Attenzione alle parole!

Attenzione alle parole!

Il presente contributo esamina un’attualissima sentenza della Cassazione penale avente ad oggetto la configurabilità del delitto di diffamazione nei confronti dell’Avvocato.

Non è raro oggi imbattersi sui social network nell’utilizzo da parte di tantissime persone di espressioni sconvenienti avverso professionisti, e in modo particolare avverso la categoria degli Avvocati; sicché proprio a tutela del genus più ampio dei diritti della persona, e nella species del diritto di reputazione di questa categoria, è stata portata all’attenzione della Corte una vicenda avente ad oggetto la punibilità di un cittadino per aver utilizzato  su un social una serie di espressioni offensive quali “buffone e  azzeccagarbugli” avverso un professionista (Avvocato) durante la sua candidatura a sindaco.

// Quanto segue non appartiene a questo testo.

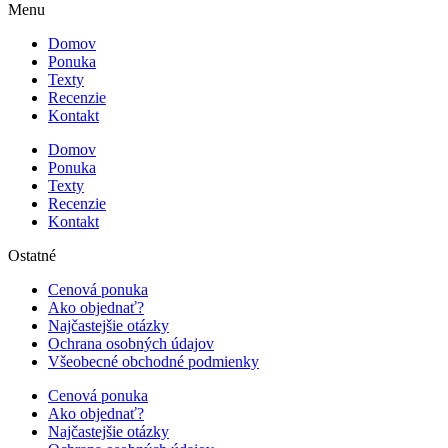
Menu
Domov
Ponuka
Texty
Recenzie
Kontakt
Domov
Ponuka
Texty
Recenzie
Kontakt
Ostatné
Cenová ponuka
Ako objednať?
Najčastejšie otázky
Ochrana osobných údajov
Všeobecné obchodné podmienky
Cenová ponuka
Ako objednať?
Najčastejšie otázky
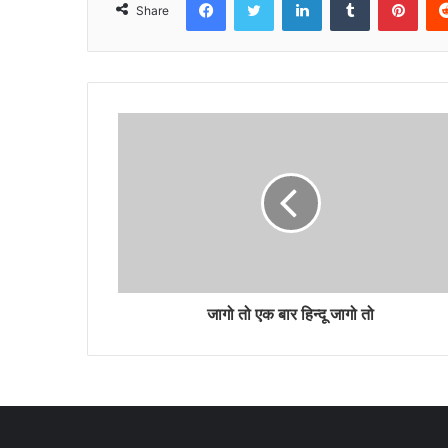
Share
जागो तो एक बार हिन्दू जागो तो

In particolare, il difensore del cittadino – atteso che il diritto alla reputazione debba sempre essere bilanciato con il diritto di critica politica – ha avallato la tesi secondo la quale l’esercizio del diritto di critica politica non è espressione della lesione dell’altrui reputazione  qualora le espressioni sconvenienti si riferiscano non all’operato in sé del professionista quanto al ruolo che egli sarebbe stato chiamato a ricoprire; infatti, il commento offensivo postato sulla pagina Facebook sarebbe stato rivolto al professionista in veste di futuro sindaco, ma non relativamente al suo lavoro come Avvocato.

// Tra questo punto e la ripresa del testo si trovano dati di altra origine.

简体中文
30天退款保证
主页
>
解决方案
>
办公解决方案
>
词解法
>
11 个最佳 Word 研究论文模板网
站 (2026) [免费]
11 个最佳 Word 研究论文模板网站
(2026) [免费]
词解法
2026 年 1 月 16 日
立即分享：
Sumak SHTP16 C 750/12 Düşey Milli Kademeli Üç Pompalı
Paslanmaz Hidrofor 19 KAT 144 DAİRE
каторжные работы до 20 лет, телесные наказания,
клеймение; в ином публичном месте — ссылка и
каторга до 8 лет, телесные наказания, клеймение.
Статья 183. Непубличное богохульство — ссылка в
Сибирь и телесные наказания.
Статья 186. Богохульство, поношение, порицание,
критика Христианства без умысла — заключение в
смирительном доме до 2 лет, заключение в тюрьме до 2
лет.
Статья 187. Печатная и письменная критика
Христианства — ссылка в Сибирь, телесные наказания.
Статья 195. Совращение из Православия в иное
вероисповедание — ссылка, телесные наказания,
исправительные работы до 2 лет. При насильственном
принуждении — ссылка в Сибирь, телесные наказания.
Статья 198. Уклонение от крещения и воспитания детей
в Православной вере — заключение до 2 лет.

Di diverso avviso i giudici della Cassazione, i quali hanno ritenuto  che le espressioni utilizzate dal cittadino, soprattutto quella che qualificava l’Avvocato come “azzeccagarbugli”, sono lesive del diritto di reputazione altrui, in quanto  si riferiscono proprio all’attività esercitata dal professionista, atteso che, se si volesse analizzare l’aggettivo facendo riferimento a un precedente contesto storico, si dovrebbe tener conto del fatto che esso veniva utilizzato soprattutto nel romanzo Manzoniano -“I Promessi Sposi”- come termine per identificare gli Avvocati di poco valore, <<che si accingevano a sottrarre dai guai non del tutto onestamente persone disoneste e potenti>>.

Quindi tenendo conto del significato dell’aggettivo e della condotta tenuta dal cittadino risulta essere lecita la sua condanna per diffamazione e al risarcimento del danno non patrimoniale nella voce di danno morale.